Our update showed that 14 rare variants should be considered with a deleterious or potentially deleterious role in entities with a corrected QT interval shorter than normal but not definite SQTS. Four of these rare variants are located in the KCNQ1 gene (as mentioned before). Other 10 rare variants are placed on three genes: four in CACNA1C, one in CACNB2 and five in the SLC22A5 gene. These three last genes have been potentially associated with similar phenotypes to SQTS, in concordance to current data (Walsh et al. 2022; Wilde et al. 2022), but never with a conclusive definite diagnosis of SQTS, at least to date. Of these rare variants, only four remain classified with a definite pathogenic role following ACMG recommendations: one in CACNB2 (p.Ser480Leu) associated with BrS and stnQT (El-Battrawy et al. 2021; Zhong et al. 2022), and three in the SLC22A5 gene (p.Phe17Leu, p.Phe23del and p.Arg289Ter) associated with RCTD and stnQT following an autosomal recessive pattern of inheritance (Roussel et al. 2016). As mentioned, despite these pathogenic variants being associated with SQTS phenotype-like entities (BrS + stnQT, ASD + stnQT and RCTD + stnQT), translation into clinical practice should be performed in a personalized way. If adoption of treatment is carried out, recent published data should be taken into account, recent published data but also family segregation, and, most importantly, clinical symptoms of the patient. All other rare variants remain as VUS due to lack of data after a comprehensive update, therefore not actionable following the current guidelines (Wilde et al. 2022). However, no available MAF suggest a high potential deleterious role in each of phenotype-like variant identified, and all variants should be re-analysed periodically and not discarded as a potential cause of the reported phenotype.
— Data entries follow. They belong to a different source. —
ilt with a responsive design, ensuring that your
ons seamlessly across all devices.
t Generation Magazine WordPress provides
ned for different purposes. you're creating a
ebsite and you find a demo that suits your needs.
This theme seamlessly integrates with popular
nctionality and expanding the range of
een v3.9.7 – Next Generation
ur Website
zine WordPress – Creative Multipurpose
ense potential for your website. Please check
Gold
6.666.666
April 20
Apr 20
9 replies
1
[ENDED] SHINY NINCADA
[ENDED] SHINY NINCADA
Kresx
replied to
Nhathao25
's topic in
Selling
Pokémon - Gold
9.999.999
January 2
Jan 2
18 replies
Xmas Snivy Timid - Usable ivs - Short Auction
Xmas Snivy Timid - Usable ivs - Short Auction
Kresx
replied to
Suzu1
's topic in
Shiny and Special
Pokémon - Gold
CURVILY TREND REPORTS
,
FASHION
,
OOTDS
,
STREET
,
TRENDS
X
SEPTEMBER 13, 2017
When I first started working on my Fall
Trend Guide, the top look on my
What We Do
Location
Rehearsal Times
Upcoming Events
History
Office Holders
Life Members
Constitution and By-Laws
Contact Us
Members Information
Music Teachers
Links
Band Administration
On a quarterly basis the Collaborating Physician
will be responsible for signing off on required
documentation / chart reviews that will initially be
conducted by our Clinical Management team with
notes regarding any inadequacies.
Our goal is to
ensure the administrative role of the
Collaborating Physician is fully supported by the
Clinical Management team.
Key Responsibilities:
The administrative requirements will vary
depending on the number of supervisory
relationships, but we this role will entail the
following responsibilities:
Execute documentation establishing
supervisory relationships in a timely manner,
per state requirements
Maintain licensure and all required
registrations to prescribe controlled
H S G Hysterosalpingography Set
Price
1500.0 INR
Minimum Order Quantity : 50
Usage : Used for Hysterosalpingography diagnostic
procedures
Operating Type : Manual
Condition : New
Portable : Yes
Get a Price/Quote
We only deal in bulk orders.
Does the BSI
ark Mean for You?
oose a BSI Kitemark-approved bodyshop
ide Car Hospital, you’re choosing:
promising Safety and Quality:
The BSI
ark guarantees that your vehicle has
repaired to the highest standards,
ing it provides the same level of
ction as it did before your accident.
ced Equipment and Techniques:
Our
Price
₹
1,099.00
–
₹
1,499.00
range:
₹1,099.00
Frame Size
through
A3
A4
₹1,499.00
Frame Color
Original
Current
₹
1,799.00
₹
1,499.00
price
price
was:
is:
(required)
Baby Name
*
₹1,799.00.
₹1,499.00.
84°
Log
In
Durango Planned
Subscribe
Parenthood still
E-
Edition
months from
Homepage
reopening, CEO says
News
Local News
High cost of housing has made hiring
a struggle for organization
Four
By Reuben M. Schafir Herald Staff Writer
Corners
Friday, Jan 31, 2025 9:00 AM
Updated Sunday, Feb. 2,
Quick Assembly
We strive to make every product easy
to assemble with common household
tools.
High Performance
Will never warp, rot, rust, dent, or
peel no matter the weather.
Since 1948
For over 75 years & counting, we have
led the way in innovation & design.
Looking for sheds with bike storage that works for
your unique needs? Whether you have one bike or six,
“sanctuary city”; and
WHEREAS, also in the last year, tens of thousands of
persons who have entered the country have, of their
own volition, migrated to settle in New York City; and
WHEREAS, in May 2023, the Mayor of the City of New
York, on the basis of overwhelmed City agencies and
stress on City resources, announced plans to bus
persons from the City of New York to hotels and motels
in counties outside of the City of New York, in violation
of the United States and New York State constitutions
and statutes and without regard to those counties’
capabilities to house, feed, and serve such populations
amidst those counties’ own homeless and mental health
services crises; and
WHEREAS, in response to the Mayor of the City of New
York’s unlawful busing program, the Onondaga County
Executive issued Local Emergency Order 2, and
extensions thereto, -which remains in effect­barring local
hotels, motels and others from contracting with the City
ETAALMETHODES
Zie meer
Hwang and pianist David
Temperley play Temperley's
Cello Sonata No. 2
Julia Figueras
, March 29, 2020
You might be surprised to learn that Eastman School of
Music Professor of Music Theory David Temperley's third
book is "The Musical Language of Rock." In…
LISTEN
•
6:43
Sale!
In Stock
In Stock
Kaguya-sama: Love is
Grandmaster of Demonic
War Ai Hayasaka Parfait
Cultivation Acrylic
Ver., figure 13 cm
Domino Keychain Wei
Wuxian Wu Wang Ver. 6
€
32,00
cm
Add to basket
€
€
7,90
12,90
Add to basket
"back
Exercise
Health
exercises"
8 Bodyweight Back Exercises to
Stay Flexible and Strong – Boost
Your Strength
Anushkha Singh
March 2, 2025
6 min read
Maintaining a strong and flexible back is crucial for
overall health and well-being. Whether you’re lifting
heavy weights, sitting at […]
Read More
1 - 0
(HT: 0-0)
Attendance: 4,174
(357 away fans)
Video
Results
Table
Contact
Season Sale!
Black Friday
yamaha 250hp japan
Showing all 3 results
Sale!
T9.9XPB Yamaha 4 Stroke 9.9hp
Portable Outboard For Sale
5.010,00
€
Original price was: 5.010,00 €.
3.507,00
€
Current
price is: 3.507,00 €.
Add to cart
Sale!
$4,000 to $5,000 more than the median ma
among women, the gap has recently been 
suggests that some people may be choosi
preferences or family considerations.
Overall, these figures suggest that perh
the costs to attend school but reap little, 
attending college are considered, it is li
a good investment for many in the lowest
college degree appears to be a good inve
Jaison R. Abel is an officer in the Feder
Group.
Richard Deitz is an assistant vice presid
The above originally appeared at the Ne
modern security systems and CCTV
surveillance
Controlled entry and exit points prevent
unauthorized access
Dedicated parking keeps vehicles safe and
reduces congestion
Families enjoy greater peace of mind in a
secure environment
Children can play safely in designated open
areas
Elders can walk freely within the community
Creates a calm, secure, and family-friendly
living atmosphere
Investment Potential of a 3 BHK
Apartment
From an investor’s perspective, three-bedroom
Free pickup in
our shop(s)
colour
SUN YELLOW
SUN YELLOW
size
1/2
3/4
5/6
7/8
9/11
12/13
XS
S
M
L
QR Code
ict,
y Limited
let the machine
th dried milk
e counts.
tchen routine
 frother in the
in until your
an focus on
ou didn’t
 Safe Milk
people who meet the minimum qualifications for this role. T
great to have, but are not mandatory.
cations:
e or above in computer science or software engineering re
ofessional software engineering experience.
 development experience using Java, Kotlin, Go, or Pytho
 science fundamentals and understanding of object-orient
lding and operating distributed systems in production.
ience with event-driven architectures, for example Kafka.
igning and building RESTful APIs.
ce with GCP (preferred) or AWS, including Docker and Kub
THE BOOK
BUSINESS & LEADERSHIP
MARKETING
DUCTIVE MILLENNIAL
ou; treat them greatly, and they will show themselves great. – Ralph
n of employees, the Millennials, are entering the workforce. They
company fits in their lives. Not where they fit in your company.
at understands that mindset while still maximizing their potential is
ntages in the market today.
Finally, it is important to note that rare variants located in two genes previously associated with SQTS phenotype-like, should not be included in the potential cause of disease due to updated data suggesting a non-deleterious role, mainly due to a non-conclusive phenotype or a high increase of MAF (SCN5A_p.Arg689His and CACNA2D1_p.Ser755Thr). Our update agrees with recent results supporting the disputed association of these variants/genes with SQTS phenotype-like cases (Walsh et al. 2022). Other variants in additional genes have been proposed as the cause of potential alterations in the reduction of the QT interval (ANK2_pArg3634Asp, PKP2_p.Asp26Asn and ABCC9_p.Arg633Cys) (Treat et al. 2021), but some of them have a MAF extremely high to be consider a causative variant of SQTS, and others require further studies to conclude a definite role in the SQTS or phenotype-like entities. In addition, an in vivo study has suggested that the ion channel modulator nitric oxide synthase 1 adaptor protein (Nos1ap) overexpression causes targeted subcellular localization of Nos1 to the CaV1.2 with a subsequent decrease of the QT interval in transgenic mice (Jansch et al. 2023). However, no clinical studies have been published to date to conclude a definite association in humans.

Our interpretation has some limitations. Firstly, the limited number of families reported worldwide with a definite diagnosis of SQTS impedes conducting a large and significant study. Second, the lack of available information for some analyzed variants impeded a comprehensive reanalysis of these rare variants, especially those classified as VUS. It is important to note that additional data may be available in the next future that may change the current reanalysis performed in our study. Lastly, those who should perform the reanalysis and assume the economic cost are not analyzed in our study, despite being a key point from our point of view.